▸ **TEXT SHOWN**:
Remediation campaigns

This page describes how the collector helps in planing and executing a remediation campaign on a module’s rules.

As an example, we will consider an IT merger situation. At day 0, most infrastructure services are provided twice (dns, masters, …). The Linux package repository services are merged first into a single common service.

A common practice would be to develop a script to execute in a ssh loop to reconfigure the servers. The drawbacks of this method are:

  • The code will be complex, as it needs to implement different identification methods of vendor, major version, minor version and architecture for Red Hat, Debian, SuSE, Ubuntu, Oracle Linux, CentOS, etc …

  • The code must handle logging to help determine afterwards if the configuration has succeeded or failed

  • Code complexity augments the risk of producing bugs

  • The ssh loop logs will be hard to audit for errors, even with logs

  • A precise server list to feed to the ssh loop will be hard to produce : servers with the target configuration might be included, servers might be omitted

  • The ssh loop will likeky serialize the reconfiguration actions, meaning the global reconfiguration can take a long time

  • Once the servers on the list are reconfigured, you have no way to measure the drift back to old the configuration : restores, human habits, obscure configuration script not updated, … all contribute to this drift back effect

This page presents the steps to a successful remediation campaign using the OpenSVC compliance framework in this scenario.

▸ **SUPPLIED MATERIAL**:
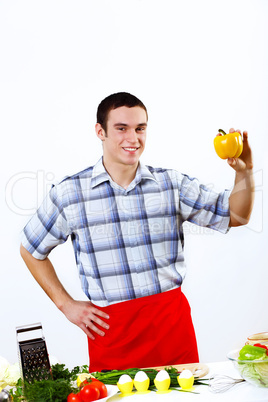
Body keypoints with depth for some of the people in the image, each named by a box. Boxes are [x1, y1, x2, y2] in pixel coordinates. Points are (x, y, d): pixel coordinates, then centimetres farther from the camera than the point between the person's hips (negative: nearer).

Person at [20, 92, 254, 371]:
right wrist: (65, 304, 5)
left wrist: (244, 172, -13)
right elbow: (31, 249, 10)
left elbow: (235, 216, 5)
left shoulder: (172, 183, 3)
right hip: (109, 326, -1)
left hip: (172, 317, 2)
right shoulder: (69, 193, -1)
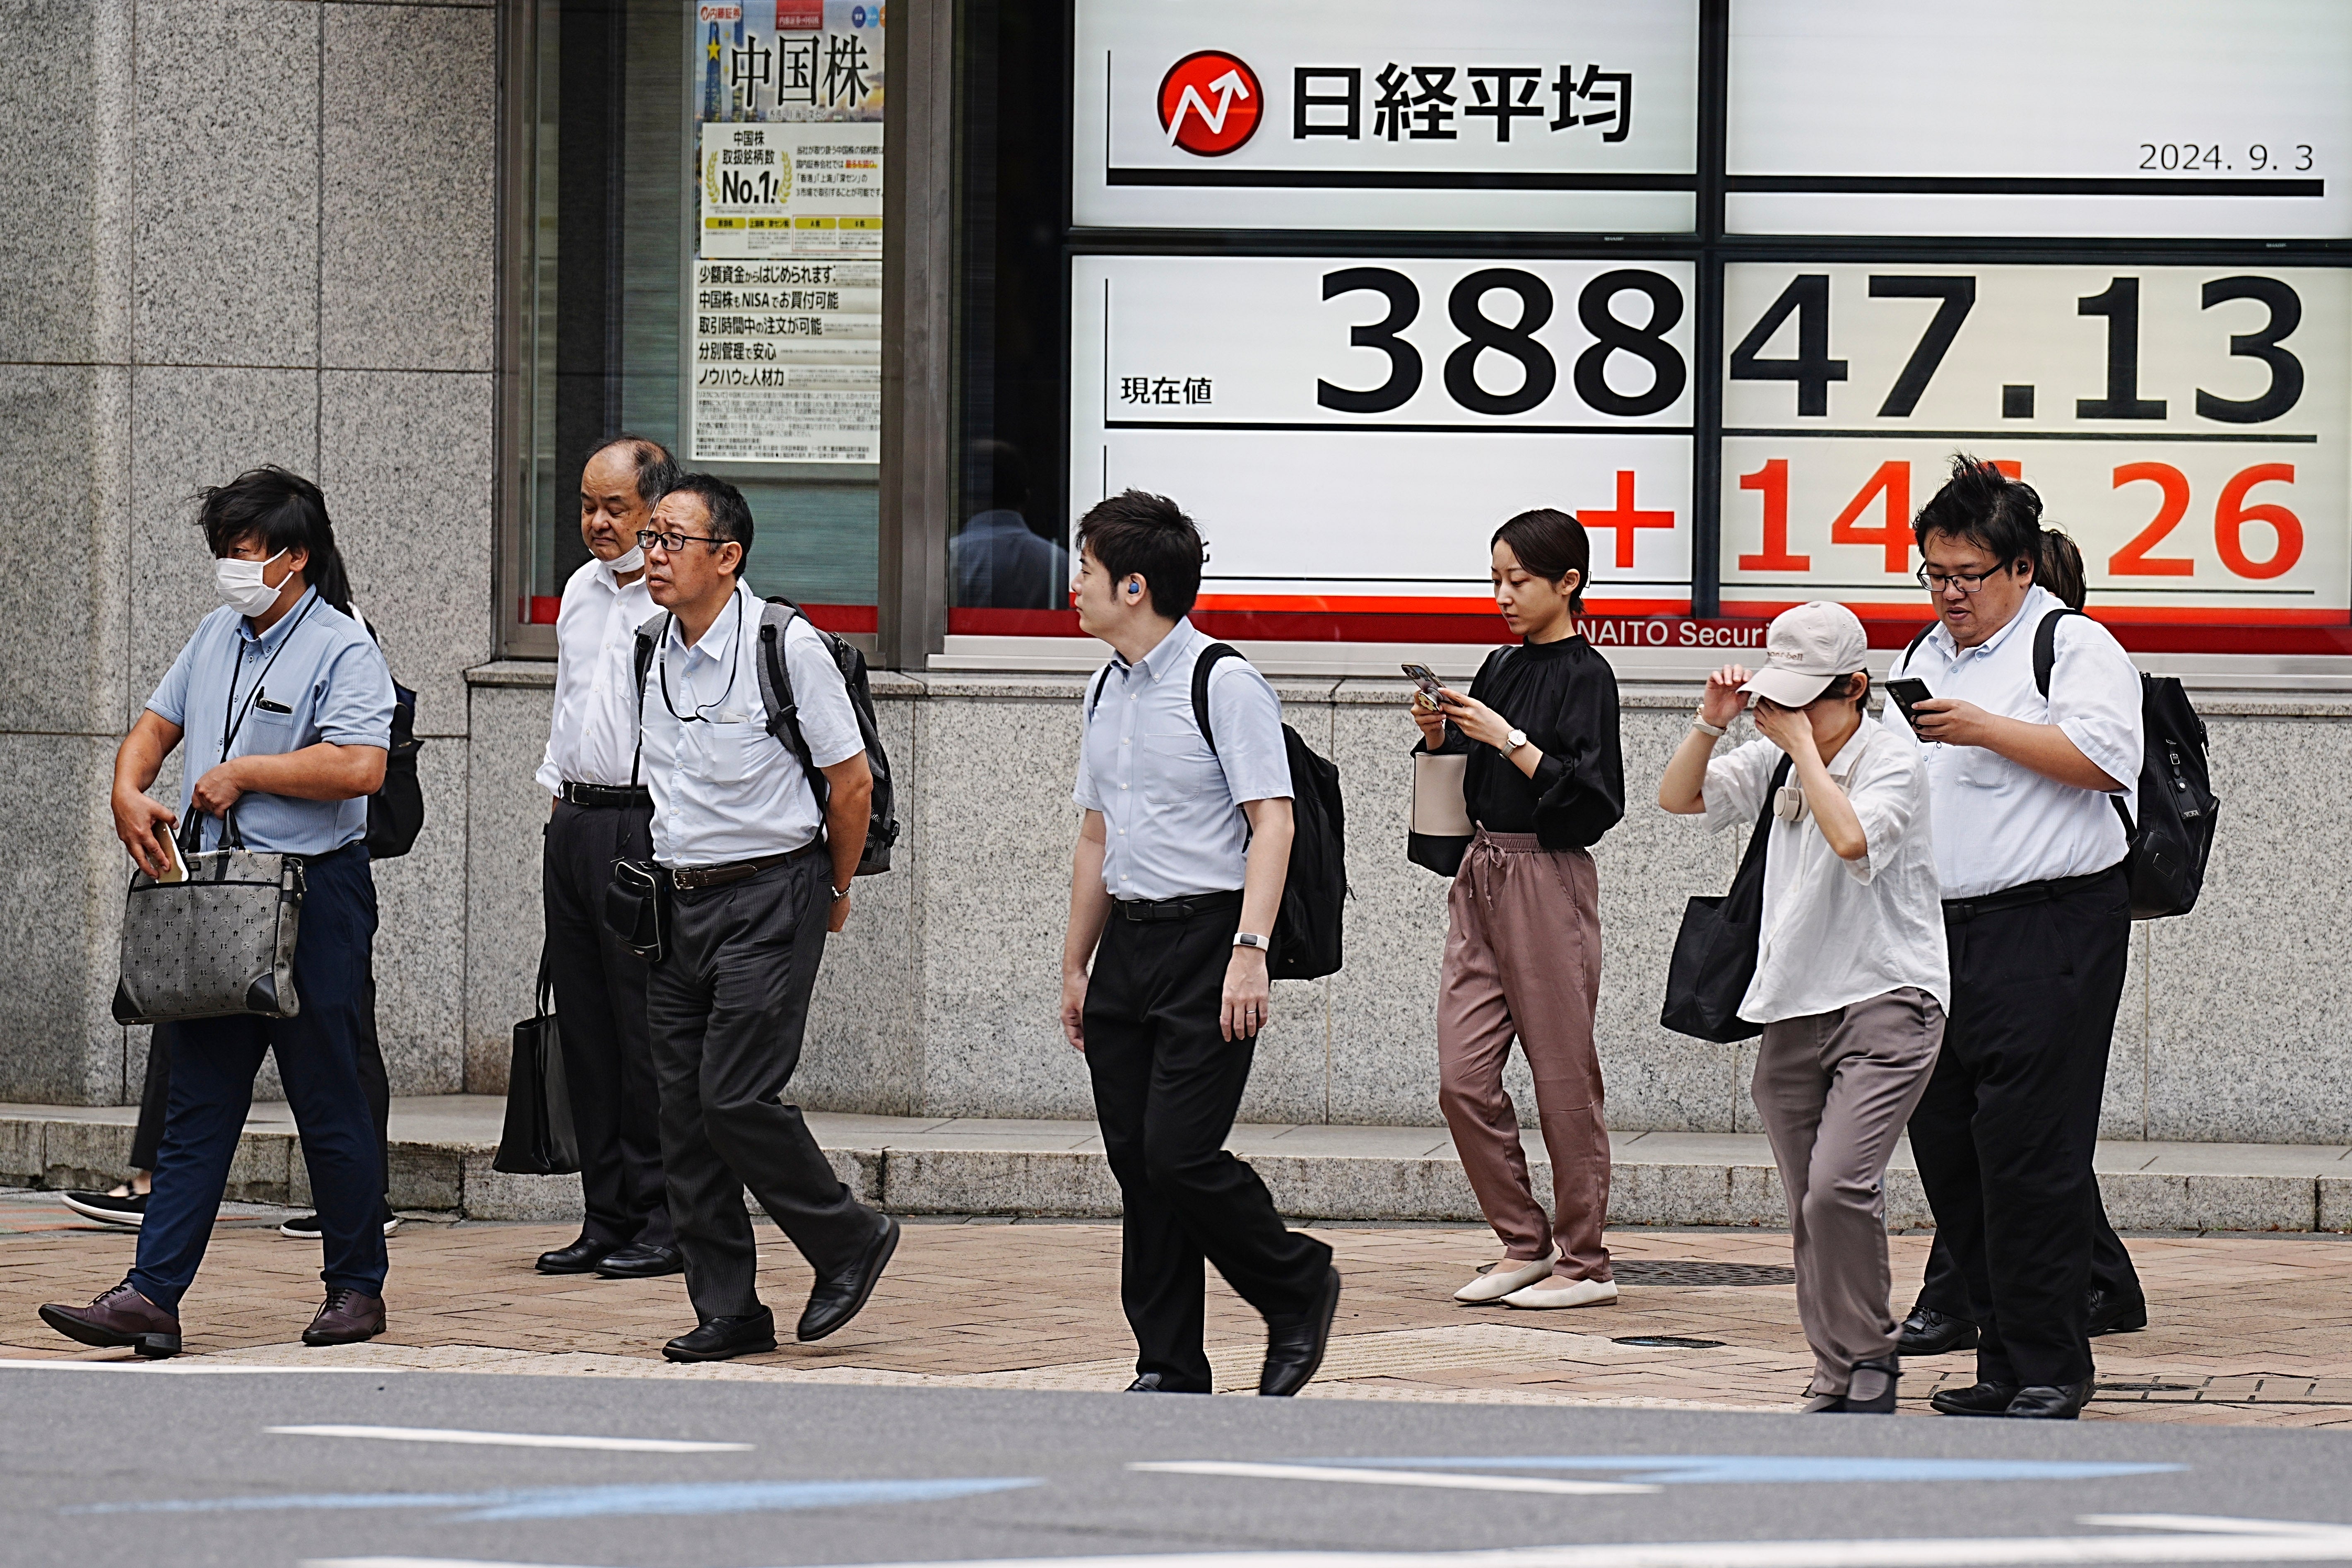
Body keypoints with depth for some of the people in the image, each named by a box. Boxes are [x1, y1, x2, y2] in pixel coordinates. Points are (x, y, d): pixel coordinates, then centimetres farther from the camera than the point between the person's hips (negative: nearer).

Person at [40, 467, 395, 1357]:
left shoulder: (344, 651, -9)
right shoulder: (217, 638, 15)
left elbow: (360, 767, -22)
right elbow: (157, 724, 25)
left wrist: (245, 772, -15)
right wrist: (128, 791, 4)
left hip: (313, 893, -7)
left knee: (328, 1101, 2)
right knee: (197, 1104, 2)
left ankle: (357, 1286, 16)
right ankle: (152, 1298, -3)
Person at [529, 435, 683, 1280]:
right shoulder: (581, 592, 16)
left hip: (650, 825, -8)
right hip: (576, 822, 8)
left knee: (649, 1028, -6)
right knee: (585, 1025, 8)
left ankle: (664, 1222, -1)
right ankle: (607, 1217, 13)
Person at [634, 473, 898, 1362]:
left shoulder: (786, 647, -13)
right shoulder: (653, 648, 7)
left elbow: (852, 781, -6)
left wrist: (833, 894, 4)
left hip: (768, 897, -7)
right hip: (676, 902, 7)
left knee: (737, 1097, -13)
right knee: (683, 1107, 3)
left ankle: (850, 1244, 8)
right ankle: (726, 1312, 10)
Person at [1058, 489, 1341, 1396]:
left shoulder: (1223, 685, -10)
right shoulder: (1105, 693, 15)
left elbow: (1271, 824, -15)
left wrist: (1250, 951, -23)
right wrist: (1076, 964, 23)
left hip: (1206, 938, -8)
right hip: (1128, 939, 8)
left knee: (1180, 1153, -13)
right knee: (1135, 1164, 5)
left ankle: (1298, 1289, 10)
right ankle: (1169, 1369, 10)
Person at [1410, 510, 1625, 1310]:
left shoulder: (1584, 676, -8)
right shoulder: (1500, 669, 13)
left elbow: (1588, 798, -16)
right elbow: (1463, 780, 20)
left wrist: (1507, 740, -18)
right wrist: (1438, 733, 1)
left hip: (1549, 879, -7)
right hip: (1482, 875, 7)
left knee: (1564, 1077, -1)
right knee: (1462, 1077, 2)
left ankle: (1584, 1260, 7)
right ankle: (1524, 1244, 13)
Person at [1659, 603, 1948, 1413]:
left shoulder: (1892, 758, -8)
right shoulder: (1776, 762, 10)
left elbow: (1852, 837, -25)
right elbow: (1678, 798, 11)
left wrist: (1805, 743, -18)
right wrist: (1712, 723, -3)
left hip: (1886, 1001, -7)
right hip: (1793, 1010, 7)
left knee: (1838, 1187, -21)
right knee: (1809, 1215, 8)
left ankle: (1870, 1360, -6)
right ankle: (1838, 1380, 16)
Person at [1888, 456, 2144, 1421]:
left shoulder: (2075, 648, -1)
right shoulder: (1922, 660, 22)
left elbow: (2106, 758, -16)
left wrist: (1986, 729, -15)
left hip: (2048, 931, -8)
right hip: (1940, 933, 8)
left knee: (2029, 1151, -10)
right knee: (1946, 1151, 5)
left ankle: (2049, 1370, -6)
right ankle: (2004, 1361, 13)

▸ **AIM OF THE TASK**: Repeat the passage of the remediation campaigns page word for word, beginning at "As an example, we" and stopping after "single common service.". The data isn't needed here.

▸ **FINISHED EXERCISE**:
As an example, we will consider an IT merger situation. At day 0, most infrastructure services are provided twice (dns, masters, …). The Linux package repository services are merged first into a single common service.